18 mai 2015


 Manderley for ever  de Tatiana de Rosnay 17/20


Autour de mes 13 ans je dus lire pour l'école un roman qui allait me marquer pour longtemps : L'auberge de la Jamaïque, l'auteur dont j'ignorais l'existence se nommait Daphné du Maurier. Jolie nom au demeurant. Allez savoir pourquoi, il est toujours resté gravé dans un coin ma tête, comme une borne intemporelle, un phare lointain, un repère hasardeux. Puis les années ont défilé plus vite que je n'aurais voulu. L'année dernière, en feuillant le magazine Lire, je tombe sur un court article qui parlait d'elle, et de la réédition de ses premières nouvelles. Cela réveilla ce vieux souvenir d'enfance et j'eus enfin l'envie d'en savoir plus sur cette écrivaine. Ainsi je lus Le bouc émissaire et le plus que célèbre Rebecca, deux romans ensorcelant à l'ambiance double et trouble, qui reflète significativement son univers. Depuis... une romancière française très connue vient de lui consacrer une remarquable biographie, que j'avoue avoir dévorée avec avidité.

- Exercices -
**1.** Dans le texte sur Daphné du Maurier, quel roman a été lu pour l'école vers l'âge de 13 ans ?
**2.** Poursuivez le texte sur Daphné du Maurier après sa dernière phrase.
Les lignes qui suivent n'ont aucun rapport avec le texte sur Daphné du Maurier.

- Extrait de données -
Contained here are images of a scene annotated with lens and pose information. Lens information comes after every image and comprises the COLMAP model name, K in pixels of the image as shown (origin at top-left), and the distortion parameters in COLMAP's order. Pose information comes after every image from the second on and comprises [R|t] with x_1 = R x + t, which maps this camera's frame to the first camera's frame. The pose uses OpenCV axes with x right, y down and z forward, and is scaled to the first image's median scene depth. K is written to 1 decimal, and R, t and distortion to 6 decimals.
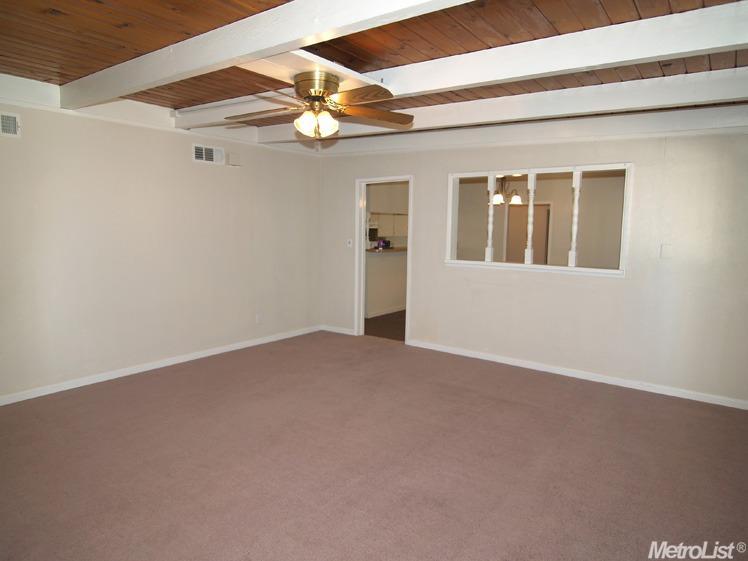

- Réponses données -
**1.** L'auberge de la Jamaïque.

**2.**
De son côté, c'est à l'âge de dix ou onze ans que Tatiana de Rosnay lut Rebecca. Passionnée par l'écriture et la maîtrise de l' ambiance lugubre du roman, elle fut irrémédiablement attirée par cette romancière britannique à la plume sombre : Daphné du Maurier (1907-1989). Au point qu'aujourd'hui, afin de nous faire goûter aux secrets de son oeuvre torturée et versicolore, Tatiana signe une biographie intense et profonde de cette grande écrivaine qui se désolait de voir les critiques littéraires de l'époque la réduire à une simple auteure de livres "romantiques". 

Malgré son mariage avec Frederick Browning, et ses trois enfants, elle est très loin d'avoir la vie tranquille d'une mère de famille. Derrière les sujets noirs, anxiogènes et poignants de ses romans et nouvelles, se cache le reflet de ses tourments, de ses frustrations, de ses mélancolies, de ses attirances, et de ses amours secrètes où devrais-je dire "vénitiennes", comme dans son langage codé ?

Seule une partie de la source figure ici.